Scott,
Over the weekend of April 10-11, a message appeared when I tried to log on to DCSki that your server was down and that the site would be inaccessible for a period of time. Yet less than 24 hours later, the site was up and running!
Did you apply a short-term band-aid or a longer-term fix?
Woody
Yeah, there was a bit of excitement this weekend!
Late Friday night, just as I was about to go to bed, the Network Operations Center at the facility that houses my server called to let me know my server had just stopped responding. They sent a tech to the cage and reported the server's lights were off, and that it wouldn't boot.
I was up most of Friday night trying to diagnose and implement a contingency plan, which involves setting up an alternate site (which provided the outage message you saw). The outage message was being delivered within 11 or 12 hours of the initial failure; it can take that long to re-propagate a domain name to a new location.
On Saturday, I drove down to Virginia where the server lives, and brought a spare parts kit I had (thankfully) purchased six years ago when I bought the server (an Apple XServe). We pulled the server off the rack, and I swapped out its PMU battery and power supply. Hit the power button, and it roared back to life -- phew! Apple has made it very easy to swap out parts in the XServe -- it took less than a minute to pop out the power supply and put in a new one. (Newer versions of the XServe come with an option to have two live power supplies, so it switches over to a backup instantly if the primary fails -- I think I'll buy that option in the future if/when I upgrade the server.)

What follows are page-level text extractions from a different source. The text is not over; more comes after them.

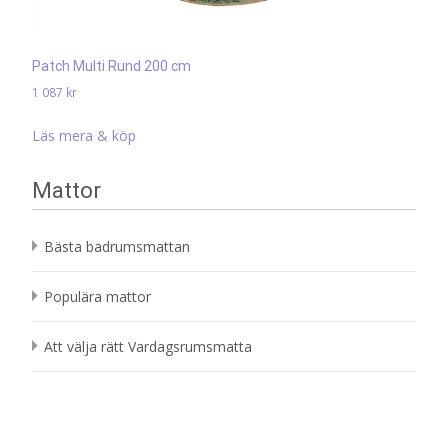
Patch Multi Rund 200 cm
1 087
kr
Läs mera & köp
Mattor
Bästa badrumsmattan
Populära mattor
Att välja rätt Vardagsrumsmatta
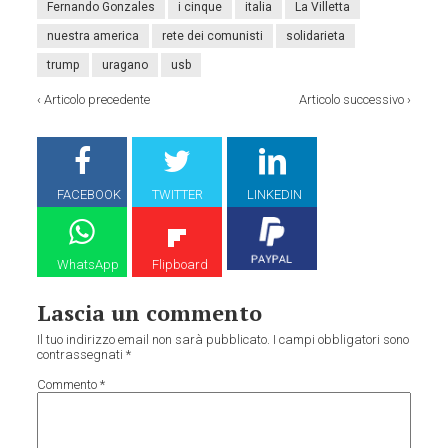
Fernando Gonzales
i cinque
italia
La Villetta
nuestra america
rete dei comunisti
solidarieta
trump
uragano
usb
‹
Articolo precedente
Articolo successivo
›
FACEBOOK
TWITTER
LINKEDIN
WhatsApp
Flipboard
Lascia un commento
Il tuo indirizzo email non sarà pubblicato.
I campi obbligatori sono
contrassegnati
*
Commento
*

So after running non-stop for over 50,000 hours, the power supply had decided it was time to retire. I was thankful I had the spare, and that it was still working -- it had been stored in a very hot attic all this time. (I was crawling around my attic at 2 a.m. searching for it!) I hope to find another spare I can buy to have on hand in case this happens again, since power supplies are the most likely thing to fail.
It wasn't a fun weekend; it was pretty stressful, because there was the possibility of losing data depending on the nature of the failure, going weeks without primary service, and the prospect of incurring a large expense to get things back on the ground. (As it is, I'm expecting a large bill from the colocation facility for the emergency weekend/after-hours assistance, and also had to purchase service for the alternate/backup site.) I've always worried about a hardware failure, because obtaining access to the server quickly is challenging; it's located in the equivalent of a digital Fort Knox two hours away in Virginia. Hopefully it's good for another 6 years, though! And it was nice to be able to have live support from the companies I contract with throughout the night and weekend. Even though the failure occurred late on a Friday, the server was 100% back with no data loss within 17 hours.